I investigated this a bit. Seems like the problem is that it finds the invalid bytes token after the test token. If the comment contains valid bytes, it doesn't produce a separate token at all, so i assume it's because comments are considered part of the same token as the thing they're on.

ghost commented 1 year ago

I noticed that the tokenizer seems designed intentionally to do this; it has a pending_invalid_token field that it stores the invalid char in, but then goes on until it finds a valid token, returns that first, then next time it returns the pending invalid token.

There must a reason it's designed this way, but I can't imagine what it is. I would like to get whoever wrote this to weigh in. I was able to fix this issue with a patch that makes it so, after finding the valid token, it first returns the invalid one, then stores the valid token in pending_invalid_token (so it'll be returned next time). Obviously not a good solution because it abuses the field name.

ghost commented 1 year ago

My change also causes this test to fail:

test "invalid literal/comment characters" {
    try testTokenize("\"\x00\"", &.{
        .string_literal,
        .invalid,
    });

(But works if I switch the order of expected tokens)

According to git blame, the pending_invalid_token design was implemented in 2017 by Josh Wolfe; at that time it was for catching ASCII control codes. I don't know his github username, though.

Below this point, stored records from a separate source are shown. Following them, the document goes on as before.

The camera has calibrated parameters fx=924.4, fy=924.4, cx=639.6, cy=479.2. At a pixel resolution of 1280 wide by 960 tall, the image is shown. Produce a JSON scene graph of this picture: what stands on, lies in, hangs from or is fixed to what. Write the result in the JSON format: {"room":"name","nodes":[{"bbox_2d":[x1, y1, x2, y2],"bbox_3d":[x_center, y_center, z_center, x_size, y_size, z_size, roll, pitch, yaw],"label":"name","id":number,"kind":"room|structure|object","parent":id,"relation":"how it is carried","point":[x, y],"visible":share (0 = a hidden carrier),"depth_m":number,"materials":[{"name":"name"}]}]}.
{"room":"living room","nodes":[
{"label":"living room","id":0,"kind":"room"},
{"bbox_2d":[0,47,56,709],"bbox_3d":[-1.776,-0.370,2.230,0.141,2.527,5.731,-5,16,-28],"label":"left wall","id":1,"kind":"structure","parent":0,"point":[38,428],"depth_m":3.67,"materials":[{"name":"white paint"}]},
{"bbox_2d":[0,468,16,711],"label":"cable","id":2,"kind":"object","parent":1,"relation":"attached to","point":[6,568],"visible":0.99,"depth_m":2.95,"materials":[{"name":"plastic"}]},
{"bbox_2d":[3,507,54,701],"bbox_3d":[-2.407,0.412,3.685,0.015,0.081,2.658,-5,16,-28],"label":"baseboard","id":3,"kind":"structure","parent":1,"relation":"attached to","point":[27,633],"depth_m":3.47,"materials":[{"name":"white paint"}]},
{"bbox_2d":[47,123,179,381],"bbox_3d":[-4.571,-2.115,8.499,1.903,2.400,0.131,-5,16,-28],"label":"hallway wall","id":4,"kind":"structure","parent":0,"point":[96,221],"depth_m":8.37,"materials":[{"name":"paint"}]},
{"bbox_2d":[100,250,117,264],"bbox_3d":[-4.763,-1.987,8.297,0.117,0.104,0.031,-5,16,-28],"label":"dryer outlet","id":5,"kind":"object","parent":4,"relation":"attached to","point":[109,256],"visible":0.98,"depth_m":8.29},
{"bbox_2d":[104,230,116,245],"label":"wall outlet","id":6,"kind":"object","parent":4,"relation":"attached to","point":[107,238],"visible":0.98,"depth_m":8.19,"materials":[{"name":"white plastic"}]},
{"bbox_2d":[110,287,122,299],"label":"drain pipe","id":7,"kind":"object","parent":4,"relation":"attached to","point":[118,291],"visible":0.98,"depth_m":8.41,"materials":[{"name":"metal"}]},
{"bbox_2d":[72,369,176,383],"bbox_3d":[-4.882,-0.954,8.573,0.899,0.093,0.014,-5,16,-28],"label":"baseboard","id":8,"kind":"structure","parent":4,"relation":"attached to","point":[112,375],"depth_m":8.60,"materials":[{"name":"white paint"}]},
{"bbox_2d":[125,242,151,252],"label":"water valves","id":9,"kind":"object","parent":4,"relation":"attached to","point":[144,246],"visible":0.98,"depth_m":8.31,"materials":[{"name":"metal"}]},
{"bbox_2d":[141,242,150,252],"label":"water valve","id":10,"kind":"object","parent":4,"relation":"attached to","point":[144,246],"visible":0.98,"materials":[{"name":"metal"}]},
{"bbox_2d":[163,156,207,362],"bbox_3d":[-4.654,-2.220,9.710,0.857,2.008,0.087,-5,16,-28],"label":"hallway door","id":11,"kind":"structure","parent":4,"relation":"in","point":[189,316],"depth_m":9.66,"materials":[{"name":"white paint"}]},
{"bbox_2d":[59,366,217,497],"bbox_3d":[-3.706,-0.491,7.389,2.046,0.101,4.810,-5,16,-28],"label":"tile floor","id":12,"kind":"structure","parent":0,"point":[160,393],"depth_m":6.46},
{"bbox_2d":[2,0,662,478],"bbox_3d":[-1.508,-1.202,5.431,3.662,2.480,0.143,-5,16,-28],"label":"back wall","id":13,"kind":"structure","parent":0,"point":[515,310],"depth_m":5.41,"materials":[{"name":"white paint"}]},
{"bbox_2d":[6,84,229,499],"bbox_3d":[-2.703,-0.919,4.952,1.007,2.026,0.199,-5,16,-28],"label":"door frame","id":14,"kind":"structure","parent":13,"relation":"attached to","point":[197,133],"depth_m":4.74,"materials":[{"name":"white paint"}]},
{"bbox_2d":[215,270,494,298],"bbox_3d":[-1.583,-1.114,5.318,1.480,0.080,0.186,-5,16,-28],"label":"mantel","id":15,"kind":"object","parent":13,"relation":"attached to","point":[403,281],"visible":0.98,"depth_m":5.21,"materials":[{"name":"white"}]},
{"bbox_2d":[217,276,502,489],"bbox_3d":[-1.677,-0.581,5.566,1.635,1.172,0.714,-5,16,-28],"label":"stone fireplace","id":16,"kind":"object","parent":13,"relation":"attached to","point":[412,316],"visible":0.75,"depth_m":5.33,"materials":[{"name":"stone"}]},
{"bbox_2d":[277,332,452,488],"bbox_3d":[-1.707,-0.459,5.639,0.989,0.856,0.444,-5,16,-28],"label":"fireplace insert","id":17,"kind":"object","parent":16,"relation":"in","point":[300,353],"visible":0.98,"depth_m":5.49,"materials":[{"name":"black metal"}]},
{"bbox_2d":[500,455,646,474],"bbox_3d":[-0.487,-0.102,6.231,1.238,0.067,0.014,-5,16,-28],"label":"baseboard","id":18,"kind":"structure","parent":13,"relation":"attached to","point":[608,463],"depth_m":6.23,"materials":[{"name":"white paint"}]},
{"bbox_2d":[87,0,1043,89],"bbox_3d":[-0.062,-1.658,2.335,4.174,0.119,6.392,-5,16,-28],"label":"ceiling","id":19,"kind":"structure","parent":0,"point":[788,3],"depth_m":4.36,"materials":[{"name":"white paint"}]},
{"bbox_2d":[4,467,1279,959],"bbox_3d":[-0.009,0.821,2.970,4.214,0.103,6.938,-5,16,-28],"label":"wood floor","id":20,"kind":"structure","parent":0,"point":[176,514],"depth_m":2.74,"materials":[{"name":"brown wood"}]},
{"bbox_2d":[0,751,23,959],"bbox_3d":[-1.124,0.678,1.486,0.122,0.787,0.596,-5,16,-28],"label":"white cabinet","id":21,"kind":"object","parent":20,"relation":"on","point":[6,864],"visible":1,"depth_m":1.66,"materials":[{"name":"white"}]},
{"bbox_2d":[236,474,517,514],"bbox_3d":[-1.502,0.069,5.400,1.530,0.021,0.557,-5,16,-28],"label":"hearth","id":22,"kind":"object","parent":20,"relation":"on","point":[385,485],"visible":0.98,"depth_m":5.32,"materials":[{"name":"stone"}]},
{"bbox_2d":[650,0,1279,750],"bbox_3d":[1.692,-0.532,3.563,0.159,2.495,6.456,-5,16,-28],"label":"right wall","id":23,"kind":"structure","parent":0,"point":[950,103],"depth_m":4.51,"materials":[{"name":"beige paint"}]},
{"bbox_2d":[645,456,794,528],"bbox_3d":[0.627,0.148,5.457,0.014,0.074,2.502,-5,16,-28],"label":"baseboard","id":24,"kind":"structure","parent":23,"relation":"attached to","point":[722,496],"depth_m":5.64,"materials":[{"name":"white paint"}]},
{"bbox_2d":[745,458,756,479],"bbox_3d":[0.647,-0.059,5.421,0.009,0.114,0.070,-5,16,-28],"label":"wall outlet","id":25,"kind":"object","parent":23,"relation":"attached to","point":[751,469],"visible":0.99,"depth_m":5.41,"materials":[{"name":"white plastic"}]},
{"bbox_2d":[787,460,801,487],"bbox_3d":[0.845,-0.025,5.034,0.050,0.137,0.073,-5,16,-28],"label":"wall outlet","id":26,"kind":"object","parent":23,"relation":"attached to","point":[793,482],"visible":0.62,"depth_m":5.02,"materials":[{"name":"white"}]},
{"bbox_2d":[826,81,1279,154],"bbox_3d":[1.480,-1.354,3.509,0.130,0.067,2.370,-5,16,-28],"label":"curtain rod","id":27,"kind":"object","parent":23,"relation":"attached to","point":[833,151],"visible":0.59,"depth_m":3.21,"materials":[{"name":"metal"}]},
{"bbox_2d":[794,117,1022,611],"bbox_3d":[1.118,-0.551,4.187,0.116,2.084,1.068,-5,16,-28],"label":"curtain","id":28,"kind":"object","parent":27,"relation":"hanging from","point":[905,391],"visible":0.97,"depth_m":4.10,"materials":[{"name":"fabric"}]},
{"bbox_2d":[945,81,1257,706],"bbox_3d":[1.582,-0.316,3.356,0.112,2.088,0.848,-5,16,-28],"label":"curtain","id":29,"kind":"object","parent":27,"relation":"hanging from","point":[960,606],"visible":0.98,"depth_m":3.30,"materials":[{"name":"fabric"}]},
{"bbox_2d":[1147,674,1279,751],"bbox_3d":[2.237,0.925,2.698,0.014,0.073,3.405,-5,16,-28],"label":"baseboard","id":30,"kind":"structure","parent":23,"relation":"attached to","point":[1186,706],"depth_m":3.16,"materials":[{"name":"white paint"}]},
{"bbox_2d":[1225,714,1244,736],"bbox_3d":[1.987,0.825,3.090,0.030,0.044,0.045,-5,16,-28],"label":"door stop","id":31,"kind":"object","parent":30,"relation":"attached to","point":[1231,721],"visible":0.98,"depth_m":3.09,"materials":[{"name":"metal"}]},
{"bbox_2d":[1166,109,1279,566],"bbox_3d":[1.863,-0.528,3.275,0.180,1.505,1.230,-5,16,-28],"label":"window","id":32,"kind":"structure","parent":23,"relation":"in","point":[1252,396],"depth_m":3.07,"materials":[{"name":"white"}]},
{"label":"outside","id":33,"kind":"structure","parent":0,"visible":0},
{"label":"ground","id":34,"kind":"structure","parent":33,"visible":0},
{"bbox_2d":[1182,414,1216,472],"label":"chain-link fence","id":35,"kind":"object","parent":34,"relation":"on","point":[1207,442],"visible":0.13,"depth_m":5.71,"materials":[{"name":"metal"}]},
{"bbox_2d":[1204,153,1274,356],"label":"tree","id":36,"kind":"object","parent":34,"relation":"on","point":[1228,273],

rohlem commented 6 months ago

Probably related, zig version 0.12.0-dev.2763+7204eccf5 (for me on Windows 11) seems to have an off-by-one error when outputting the invalid byte for me. On a 4-byte file with only //xL , where x is an unprintable ASCII character (tried with 0x00, 0x01, 0x15, 0x16), zig fmt and zig test both give the following output:

main.zig:1:3: error: expected type expression, found 'invalid bytes'
//L
  ^
main.zig:1:4: note: invalid byte: 'L'
//L
   ^

obviously the invalid byte isn't 'L' but the byte before it - the second output is off-by-one.

Also note that the invalid byte isn't displayed at all - both CMD and Windows Terminal simply skip it (while f.e. git bash does display a character there) - should this maybe be accounted for?

gooncreeper commented 1 month ago

Cannot reproduce on master or 0.13.0 Just to be sure, here is the hexdump of the file I tested

00000000  2f 2f 20 b6 0a 74 65 73  74 20 7b 7d 0a           |// ..test {}.|

Additionally the off by one error was fixed by #20559